* [THE PROBLEM]:
Every line below from the one containing "5. <h5>For the chatbot</h5>" through the one containing "Open a web browser." must be transcribed exactly. Omit all lines outside that stretch.

= Beginning of Section =

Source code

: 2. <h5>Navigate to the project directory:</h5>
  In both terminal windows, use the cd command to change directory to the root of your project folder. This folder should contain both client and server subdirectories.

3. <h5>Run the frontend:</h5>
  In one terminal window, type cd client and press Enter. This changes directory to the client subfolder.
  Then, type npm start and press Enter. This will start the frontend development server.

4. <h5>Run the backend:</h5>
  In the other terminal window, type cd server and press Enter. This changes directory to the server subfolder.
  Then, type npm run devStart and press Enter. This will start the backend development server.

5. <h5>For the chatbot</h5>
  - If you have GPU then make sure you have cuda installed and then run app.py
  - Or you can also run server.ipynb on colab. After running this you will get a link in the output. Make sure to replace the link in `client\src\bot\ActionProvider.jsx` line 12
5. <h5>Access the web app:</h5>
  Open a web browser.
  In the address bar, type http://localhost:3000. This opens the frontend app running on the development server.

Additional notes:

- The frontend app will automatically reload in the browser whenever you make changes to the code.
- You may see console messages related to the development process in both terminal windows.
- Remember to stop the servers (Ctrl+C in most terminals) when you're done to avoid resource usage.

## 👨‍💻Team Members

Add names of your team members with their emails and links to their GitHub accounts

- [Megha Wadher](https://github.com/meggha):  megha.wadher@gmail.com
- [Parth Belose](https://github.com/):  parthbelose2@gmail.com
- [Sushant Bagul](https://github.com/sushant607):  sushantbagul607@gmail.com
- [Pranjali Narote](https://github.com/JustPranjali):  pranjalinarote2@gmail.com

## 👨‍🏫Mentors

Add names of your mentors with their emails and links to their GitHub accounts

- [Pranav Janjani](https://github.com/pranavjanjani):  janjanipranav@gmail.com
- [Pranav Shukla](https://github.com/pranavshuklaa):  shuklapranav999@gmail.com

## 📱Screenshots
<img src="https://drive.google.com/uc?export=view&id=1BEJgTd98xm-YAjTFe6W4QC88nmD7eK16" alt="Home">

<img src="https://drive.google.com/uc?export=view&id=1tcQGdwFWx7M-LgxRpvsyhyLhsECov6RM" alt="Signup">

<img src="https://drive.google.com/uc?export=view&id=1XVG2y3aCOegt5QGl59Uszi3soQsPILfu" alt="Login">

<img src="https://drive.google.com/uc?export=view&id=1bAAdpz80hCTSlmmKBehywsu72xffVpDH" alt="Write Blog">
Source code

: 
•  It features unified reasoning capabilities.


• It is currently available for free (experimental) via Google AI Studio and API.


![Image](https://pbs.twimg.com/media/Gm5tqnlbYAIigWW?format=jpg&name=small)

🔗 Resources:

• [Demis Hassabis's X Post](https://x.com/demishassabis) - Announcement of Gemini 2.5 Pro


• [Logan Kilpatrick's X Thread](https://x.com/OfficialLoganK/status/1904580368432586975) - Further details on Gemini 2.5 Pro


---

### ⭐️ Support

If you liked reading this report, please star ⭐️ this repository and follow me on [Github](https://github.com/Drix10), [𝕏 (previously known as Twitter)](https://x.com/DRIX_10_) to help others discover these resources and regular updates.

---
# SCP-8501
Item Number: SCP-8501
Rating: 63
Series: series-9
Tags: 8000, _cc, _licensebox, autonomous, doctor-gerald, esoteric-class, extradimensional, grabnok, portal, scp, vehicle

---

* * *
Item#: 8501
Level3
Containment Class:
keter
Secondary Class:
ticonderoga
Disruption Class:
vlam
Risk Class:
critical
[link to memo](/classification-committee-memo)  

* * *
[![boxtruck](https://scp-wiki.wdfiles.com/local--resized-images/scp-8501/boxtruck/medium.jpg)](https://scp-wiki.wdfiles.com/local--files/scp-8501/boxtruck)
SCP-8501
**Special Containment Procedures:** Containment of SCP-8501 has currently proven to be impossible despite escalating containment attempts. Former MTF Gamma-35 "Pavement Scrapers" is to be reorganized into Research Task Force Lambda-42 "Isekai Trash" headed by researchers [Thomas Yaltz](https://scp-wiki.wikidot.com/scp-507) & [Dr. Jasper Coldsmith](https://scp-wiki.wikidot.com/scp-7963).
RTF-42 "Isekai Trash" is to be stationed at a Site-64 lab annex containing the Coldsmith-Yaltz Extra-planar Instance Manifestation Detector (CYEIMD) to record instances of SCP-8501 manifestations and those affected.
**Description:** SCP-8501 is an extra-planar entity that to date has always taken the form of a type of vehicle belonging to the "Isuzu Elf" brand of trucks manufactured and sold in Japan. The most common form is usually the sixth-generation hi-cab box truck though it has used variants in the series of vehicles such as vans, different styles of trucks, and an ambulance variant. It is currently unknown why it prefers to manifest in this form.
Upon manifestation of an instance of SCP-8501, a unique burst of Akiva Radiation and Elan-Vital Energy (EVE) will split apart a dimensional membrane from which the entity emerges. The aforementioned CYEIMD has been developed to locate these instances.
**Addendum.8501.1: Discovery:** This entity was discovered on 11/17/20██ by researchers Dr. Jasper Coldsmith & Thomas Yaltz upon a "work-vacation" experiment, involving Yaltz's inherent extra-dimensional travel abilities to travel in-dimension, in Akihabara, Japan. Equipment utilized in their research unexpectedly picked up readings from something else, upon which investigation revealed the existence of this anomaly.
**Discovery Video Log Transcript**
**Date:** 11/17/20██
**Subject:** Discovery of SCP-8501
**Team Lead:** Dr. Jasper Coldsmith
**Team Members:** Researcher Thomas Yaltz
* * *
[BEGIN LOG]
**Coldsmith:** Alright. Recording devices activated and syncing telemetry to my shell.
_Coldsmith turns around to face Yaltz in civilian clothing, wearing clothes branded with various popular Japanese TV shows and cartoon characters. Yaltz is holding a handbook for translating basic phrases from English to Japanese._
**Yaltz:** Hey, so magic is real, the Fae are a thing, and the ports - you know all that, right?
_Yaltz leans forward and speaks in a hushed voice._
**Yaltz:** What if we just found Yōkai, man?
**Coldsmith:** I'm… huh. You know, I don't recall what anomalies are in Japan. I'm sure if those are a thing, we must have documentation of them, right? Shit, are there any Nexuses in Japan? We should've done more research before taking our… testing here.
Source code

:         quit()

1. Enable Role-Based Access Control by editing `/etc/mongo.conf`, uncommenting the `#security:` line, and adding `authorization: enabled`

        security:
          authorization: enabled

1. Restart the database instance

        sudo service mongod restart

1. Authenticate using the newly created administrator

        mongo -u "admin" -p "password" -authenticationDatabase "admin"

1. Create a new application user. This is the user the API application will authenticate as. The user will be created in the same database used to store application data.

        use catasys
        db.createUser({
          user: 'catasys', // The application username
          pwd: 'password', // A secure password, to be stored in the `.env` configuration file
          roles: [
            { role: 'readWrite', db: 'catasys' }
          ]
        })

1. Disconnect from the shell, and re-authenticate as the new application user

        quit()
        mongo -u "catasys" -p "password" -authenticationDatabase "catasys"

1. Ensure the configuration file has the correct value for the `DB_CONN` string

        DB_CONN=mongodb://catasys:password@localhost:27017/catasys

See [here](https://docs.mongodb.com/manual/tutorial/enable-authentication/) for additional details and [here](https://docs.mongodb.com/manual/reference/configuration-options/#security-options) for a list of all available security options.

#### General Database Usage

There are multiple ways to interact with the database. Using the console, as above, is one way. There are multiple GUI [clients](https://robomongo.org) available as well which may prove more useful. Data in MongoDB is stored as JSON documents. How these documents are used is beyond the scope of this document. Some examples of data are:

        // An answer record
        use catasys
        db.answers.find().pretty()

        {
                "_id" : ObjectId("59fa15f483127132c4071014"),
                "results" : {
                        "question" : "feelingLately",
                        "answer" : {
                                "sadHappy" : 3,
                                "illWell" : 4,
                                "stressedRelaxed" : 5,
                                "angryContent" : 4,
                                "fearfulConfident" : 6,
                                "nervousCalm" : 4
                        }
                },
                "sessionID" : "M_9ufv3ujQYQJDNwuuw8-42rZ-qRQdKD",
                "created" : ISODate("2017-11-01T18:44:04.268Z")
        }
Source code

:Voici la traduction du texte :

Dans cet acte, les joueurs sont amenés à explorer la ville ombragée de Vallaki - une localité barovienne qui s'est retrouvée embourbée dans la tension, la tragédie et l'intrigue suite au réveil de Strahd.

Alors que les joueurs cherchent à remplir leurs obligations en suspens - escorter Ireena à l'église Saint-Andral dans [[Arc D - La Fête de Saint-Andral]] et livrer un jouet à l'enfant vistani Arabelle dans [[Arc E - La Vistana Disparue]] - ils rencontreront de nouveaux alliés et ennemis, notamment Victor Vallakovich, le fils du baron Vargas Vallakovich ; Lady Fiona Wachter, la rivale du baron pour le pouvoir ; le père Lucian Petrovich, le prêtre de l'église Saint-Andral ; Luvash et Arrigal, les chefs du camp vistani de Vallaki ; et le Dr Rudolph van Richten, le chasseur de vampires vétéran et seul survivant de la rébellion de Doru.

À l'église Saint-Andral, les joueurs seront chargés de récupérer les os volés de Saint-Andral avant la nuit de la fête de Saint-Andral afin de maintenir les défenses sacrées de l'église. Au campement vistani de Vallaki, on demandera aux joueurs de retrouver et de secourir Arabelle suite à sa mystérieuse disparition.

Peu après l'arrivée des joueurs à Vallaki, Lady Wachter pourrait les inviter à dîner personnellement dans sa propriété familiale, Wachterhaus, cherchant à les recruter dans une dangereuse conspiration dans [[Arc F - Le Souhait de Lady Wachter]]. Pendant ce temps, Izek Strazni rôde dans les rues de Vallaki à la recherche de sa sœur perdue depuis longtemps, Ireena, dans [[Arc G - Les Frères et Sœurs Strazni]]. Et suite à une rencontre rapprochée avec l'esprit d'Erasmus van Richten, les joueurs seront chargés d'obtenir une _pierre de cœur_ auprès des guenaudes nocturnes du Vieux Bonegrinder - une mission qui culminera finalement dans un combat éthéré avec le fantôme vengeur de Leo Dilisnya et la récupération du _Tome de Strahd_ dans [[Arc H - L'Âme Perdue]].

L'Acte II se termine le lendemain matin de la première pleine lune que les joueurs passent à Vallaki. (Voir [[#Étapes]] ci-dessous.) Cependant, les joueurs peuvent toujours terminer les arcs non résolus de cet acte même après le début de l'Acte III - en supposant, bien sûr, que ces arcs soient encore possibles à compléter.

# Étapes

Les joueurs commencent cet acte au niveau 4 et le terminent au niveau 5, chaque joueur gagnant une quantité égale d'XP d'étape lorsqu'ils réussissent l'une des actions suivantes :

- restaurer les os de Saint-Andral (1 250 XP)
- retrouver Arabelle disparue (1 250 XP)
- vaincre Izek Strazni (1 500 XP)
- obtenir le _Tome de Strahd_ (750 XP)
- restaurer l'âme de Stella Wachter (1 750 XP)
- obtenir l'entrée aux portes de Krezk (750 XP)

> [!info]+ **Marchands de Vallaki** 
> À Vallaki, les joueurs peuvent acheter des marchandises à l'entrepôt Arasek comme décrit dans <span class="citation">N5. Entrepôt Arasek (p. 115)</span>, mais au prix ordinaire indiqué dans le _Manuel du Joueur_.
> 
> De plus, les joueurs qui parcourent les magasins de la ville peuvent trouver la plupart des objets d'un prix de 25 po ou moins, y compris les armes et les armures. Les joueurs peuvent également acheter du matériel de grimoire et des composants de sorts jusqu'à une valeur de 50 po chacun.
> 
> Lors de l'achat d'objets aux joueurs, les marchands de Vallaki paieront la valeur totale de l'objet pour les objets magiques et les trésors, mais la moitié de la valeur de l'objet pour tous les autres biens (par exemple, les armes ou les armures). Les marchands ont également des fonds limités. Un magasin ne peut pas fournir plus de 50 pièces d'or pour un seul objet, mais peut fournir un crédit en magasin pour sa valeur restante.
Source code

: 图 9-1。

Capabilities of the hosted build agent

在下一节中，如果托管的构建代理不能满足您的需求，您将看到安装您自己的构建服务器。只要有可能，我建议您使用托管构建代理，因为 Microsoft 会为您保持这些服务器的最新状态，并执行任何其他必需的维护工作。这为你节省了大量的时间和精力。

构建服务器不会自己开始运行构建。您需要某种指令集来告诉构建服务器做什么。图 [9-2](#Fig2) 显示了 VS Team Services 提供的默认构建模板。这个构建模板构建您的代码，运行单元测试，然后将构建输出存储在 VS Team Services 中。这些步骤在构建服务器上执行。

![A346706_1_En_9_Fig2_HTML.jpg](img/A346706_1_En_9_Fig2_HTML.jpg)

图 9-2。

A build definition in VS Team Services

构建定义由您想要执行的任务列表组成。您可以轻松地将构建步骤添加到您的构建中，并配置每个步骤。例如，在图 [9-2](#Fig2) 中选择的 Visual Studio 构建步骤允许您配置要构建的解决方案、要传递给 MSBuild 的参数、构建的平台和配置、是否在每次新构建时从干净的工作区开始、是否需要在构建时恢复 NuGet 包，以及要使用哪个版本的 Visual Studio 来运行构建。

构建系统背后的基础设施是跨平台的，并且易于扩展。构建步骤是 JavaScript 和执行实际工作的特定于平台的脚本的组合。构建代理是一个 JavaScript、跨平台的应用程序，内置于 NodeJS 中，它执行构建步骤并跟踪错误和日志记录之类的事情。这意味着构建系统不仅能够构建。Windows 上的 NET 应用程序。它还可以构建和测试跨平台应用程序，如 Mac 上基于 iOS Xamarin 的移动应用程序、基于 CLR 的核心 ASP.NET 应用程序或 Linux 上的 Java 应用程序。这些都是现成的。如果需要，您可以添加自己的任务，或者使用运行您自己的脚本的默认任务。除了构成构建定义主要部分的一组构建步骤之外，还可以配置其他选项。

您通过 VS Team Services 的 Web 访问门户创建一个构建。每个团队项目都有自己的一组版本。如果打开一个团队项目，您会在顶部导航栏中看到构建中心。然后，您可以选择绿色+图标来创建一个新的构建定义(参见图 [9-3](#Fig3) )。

= End of Section =

* [TASK OUTPUT]:
5. <h5>For the chatbot</h5>
  - If you have GPU then make sure you have cuda installed and then run app.py
  - Or you can also run server.ipynb on colab. After running this you will get a link in the output. Make sure to replace the link in `client\src\bot\ActionProvider.jsx` line 12
5. <h5>Access the web app:</h5>
  Open a web browser.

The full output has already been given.